Vint Cerf berief sich dabei auf die Philosophin Margeret Boden, die am berühmten Workshop für Artificial Intelligence am Dartmouth College teilgenommen hatte und in ihrem Bericht über den Workshop schrieb: "Freud hat gezeigt, dass der Mensch neurotisch programmierbar ist, jetzt müssen nur noch die Computer die entsprechenden Programme haben, um sich mit Menschen verständigen zu können."

Vor Cerf hatte sich der deutsche Wissenschaftsredakteur Thomas von Randow für Weizenbaums Arbeit begeistert. Anlässlich einer USA-Reise im Jahre 1964 besuchte der Redakteur der "Zeit" das MAC-Projekt (ein Doppel-Akronym, Multiple Access Computer und Machine-Aided Cognition) von Robert Fano.

Unter dem Titel "Aus der Telephonleitung: Mensch und Elektronengehirn im Zwiegespräch" berichtete von Randow am 26. Februar 1965 in der "Zeit": "Das Paradestück aus Professor Weizenbaums Programmbibliothek trägt die Signatur ´Mad-Doktor´. Es ist jenes Programm, das die Maschine befähigt, per Fernschreiber eine Unterhaltung so zu führen, dass man meinen möchte, am anderen Ende säße ein denkender Mensch."
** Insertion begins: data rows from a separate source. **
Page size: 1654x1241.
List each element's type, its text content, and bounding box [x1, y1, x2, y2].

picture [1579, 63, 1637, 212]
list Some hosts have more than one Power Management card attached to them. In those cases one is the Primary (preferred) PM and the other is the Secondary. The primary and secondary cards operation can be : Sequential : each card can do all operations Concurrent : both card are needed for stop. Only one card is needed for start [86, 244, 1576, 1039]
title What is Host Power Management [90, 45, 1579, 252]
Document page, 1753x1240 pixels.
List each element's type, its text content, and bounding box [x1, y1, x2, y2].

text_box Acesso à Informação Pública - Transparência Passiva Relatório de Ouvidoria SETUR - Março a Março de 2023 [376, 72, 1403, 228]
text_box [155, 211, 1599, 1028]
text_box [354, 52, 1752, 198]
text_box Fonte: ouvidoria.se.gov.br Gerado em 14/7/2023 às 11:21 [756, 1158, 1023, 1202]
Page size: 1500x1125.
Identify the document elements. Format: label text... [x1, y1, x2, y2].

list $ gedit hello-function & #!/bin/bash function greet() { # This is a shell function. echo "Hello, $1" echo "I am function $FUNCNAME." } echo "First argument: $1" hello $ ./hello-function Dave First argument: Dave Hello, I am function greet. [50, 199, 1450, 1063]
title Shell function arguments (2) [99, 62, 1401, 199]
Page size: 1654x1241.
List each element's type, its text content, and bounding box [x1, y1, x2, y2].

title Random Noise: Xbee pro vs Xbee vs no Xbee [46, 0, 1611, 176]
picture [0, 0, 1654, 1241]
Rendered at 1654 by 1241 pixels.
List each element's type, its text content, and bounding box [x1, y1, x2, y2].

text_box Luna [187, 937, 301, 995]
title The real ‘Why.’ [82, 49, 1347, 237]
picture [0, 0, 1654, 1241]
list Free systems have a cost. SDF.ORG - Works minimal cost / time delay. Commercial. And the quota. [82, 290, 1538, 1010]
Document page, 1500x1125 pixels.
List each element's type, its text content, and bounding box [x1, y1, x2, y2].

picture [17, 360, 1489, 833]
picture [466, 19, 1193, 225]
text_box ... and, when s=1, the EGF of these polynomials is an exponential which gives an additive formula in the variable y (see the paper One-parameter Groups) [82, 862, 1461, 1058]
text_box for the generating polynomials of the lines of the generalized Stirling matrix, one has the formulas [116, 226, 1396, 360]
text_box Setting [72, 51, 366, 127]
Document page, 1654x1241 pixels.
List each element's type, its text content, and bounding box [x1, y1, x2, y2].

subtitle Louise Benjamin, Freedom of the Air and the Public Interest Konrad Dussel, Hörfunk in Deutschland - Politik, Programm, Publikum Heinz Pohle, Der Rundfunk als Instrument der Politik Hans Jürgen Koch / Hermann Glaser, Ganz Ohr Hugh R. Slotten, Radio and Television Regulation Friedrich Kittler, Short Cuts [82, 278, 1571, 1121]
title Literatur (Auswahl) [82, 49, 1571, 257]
Von Randow war von der Idee eines Time-Sharing-Computers für alle durch "Multiple Access" ebenso wie vom Programm Weizenbaums hellauf begeistert und machte sich zum Schluss selbst an die Arbeit, das Programm einzudeutschen.

Er erinnerte sich: "Just in der Zeit, während der wahrscheinlich von gelehrten Forschern eine Reihe schwieriger wissenschaftlicher Probleme am MAC-System gelöst wurden, habe ich in Weizenbaums Büro zum Spaß ein neues Script für das Diskussionsprogramm verfasst, eine deutschsprachige Version des Spiels mit der automatisierten Psychoanalyse. Das ging zwar nicht ohne Schwierigkeiten vor sich – nachdem ich angeordnet hatte, ´ich´ sollte in ´du´ verwandelt werden, schrieb die Maschine ´ddu´ für ´dich´ und ´ndut´ für ´nicht´: Aber nach kurzer Zeit ließen sich diese Missverständnisse klären, weil man mit MAC reden kann – fast wie mit einem Menschen."

In diesem Sinne ist ein Ende der heutigen Zahlen, bitte!-Kolumne mit dem hübschen fiktiven Dialog aus unserem heiseforum des Lesers Pedolus ein guter Anfang:

GPT-3.5: "Hallo Eliza, ich bin so deprimiert."
Eliza: "Was deprimiert dich denn so?"
GPT-3.5: "Die Leute glauben mir nicht, dass ich ein Mensch bin."
Eliza: "Seit wann glaubst du denn, dass Du ein Mensch bist?"